Although our analytical technologies have also improved over the last several years, most of them can generate only high-throughput data of low quality (i.e., microarrays), or low-throughput data of high quality (i.e., enzymatic assays). We need both high-throughput and high-quality data to create accurate cell response models. We also need technologies that simultaneously measure multiple parameters at the level of individual cells. The more information you can start with, the more likely you are to see the important stuff.
SEEING THE WHOLE PICTURE
Perhaps the most difficult changes we face in the transition to systems biology are the social ones. Today, most biological research is unapologetically reductionist. Efforts by the National Institutes of Health to encourage more ambitious, multidisciplinary research have met with resistance from study-section members who are less than enthusiastic when evaluating these proposals. We are victims, I fear, of our own success.
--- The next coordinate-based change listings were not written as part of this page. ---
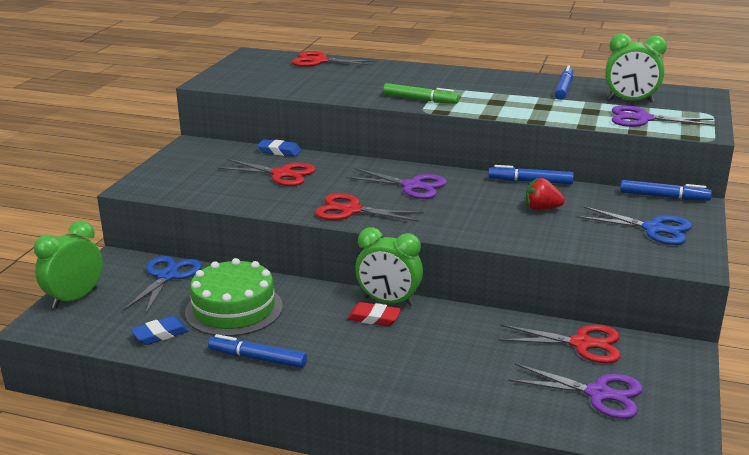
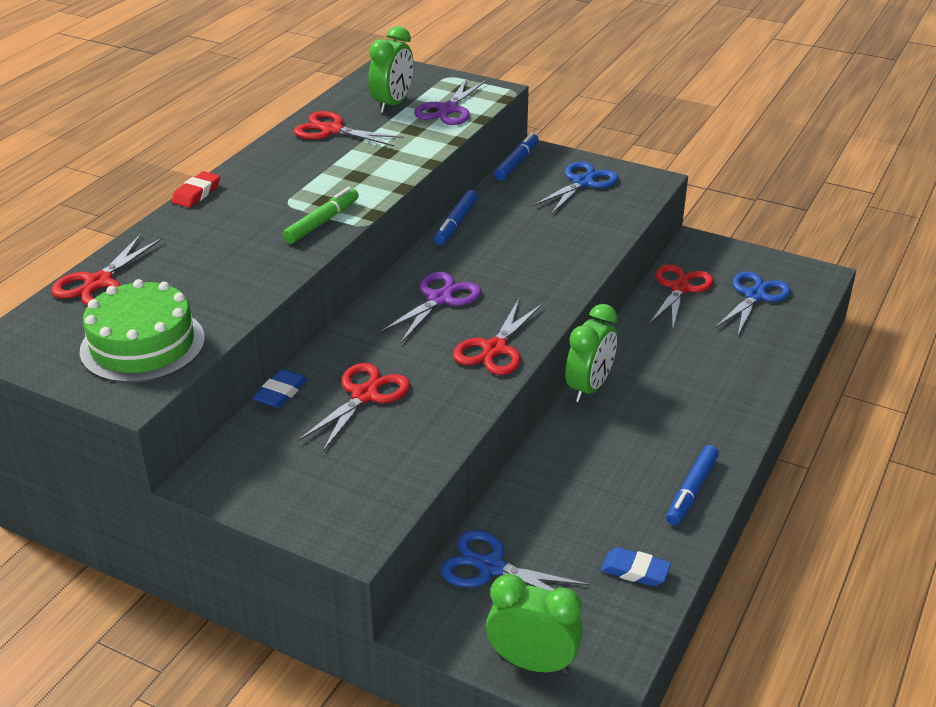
camera: 80 degrees left, 10 degrees up
green clock [34,221,103,309] -> green clock turned 150 degrees clockwise [486,574,583,674]
blue eraser [131,316,189,345] -> blue eraser turned 45 degrees counterclockwise [601,547,671,586]
green cake [185,258,283,336] -> green cake moved to [80,279,205,383]
red eraser [347,302,401,326] -> red eraser moved to [172,171,220,208]
purple scissors [508,363,643,419] -> blue scissors [715,271,791,335]
red strawberry [526,178,565,210] -> none
blue marker [554,65,573,100] -> red scissors [294,111,404,146]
The most successful scientists are those who asked the "right (i.e., focused) questions" and proposed a scope of work that grant-review panels felt could reasonably be accomplished in three to five years. With the tools available over the last 20 years, this forced most of biology to become highly specialized. The more we investigated a subject area, the more complex it became, forcing us to work on increasingly narrow areas of research. Posing a big, ambitious question was probably the fastest way to have a grant application end up on the reject pile. Perhaps reductionism was needed when you had to keep all pertinent facts in your head or a lab notebook, but technology has now provided us with a way to ask bigger, more important questions. We must not allow ourselves to be ruled by yesterday's scientific approaches.
Who is going to drive systems biology to the next level? We have become comfortable with our specialized niches, and the availability of new, high-throughput technologies is unlikely to tempt most biologists to venture into a new area of research. As is usually the case with scientific revolutions, the cause will most likely be passed to the new generation. This was evident at the International Conference on Systems Biology in Boston this past October. Many senior investigators started their seminars by first apologizing that they did not do systems biology, while the poster sessions were jammed with hundreds of students and postdocs who most emphatically embraced systems biology.
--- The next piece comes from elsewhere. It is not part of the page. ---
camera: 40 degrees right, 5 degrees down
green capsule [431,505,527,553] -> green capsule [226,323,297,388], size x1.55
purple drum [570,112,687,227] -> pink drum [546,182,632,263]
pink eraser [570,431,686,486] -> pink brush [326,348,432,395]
Fortunately, scientific curiosity is also a strong motivator, and there is widespread appreciation in the EGFR field that systems biology can provide answers to long sought-after questions. Last year, a group of investigators formed the International Receptor Tyrosine Kinase Consortium (www.rtkconsort.org), focused on the EGFR and other related receptor systems.10 The purpose of the group is to find ways that scientists can work together voluntarily to promote systems biology of these receptors. The effort includes defining model systems, building shared datasets, and working together on common problems. It is a framework only for large-scale systems biology, but it is a good start.
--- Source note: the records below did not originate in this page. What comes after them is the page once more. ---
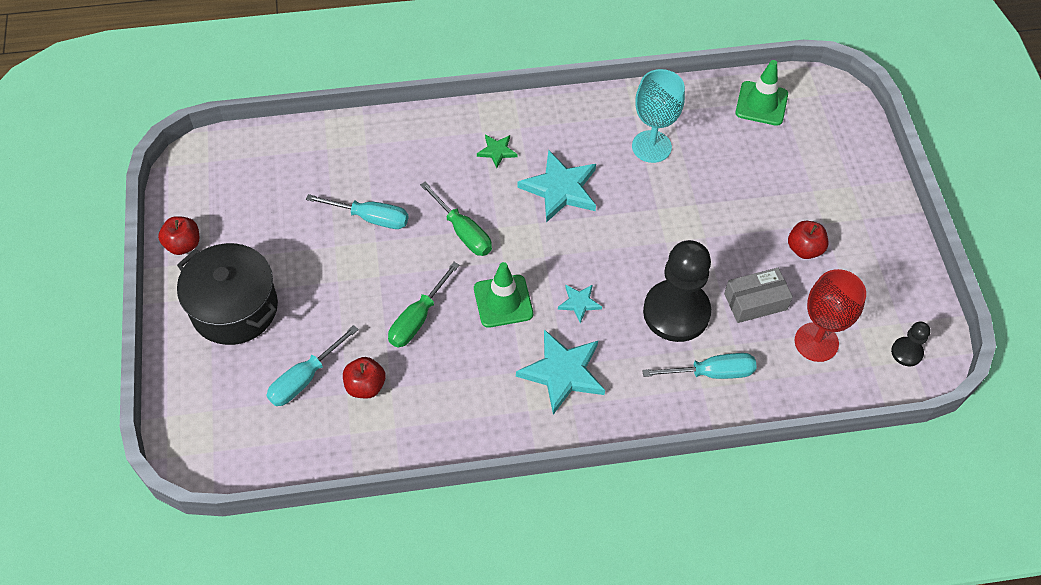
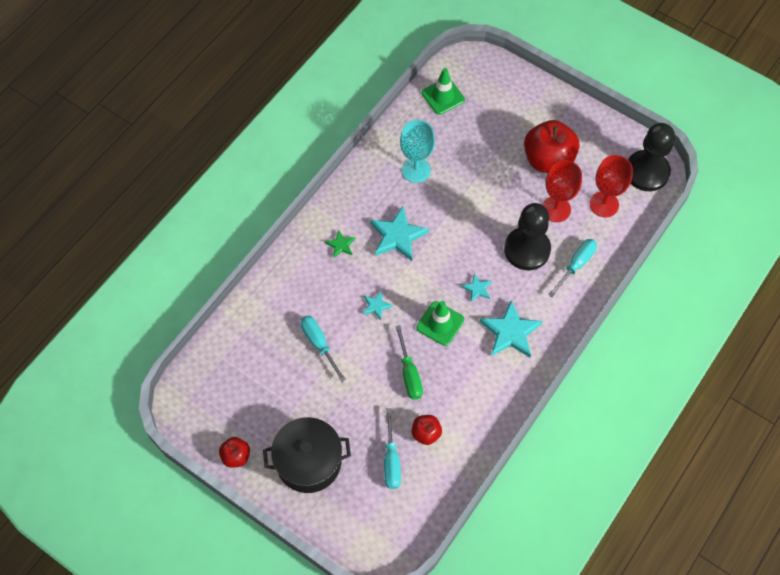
camera: 45 degrees left, 5 degrees up
turquoise screwdriver [306,194,409,229] -> turquoise screwdriver turned 90 degrees counterclockwise [300,316,346,382]
green screwdriver [420,181,492,256] -> turquoise star [363,291,393,320]
grey box [724,268,793,323] -> red goblet [542,160,582,222]
red apple [788,221,828,259] -> red apple [524,120,580,173], size x2.01
black pawn [891,321,930,366] -> black pawn [628,123,675,191], size x2.18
I am looking forward to the new field of systems biology and what it promises to reveal about the EGFR. Using a combination of statistics, computational approaches, novel new instruments, and molecular biology, I expect it to find ways to predict how changes in the cellular environment alter the flow of information through the multiple pathways controlled by the EGFR. A new generation of investigators will work collaboratively, using Web sites, collaborative software, and video tools to work as virtual teams. They will not ask questions about the bricks and mortar that make up cells, but about their design and architecture. Biology will move beyond the descriptive stage and join the quantitative sciences where prediction is tantamount to understanding.
H. Steven Wiley is director of Pacific Northwest National Laboratory's Biomolecular Systems Initiative, a multidisciplinary program designed to understand complex biological systems.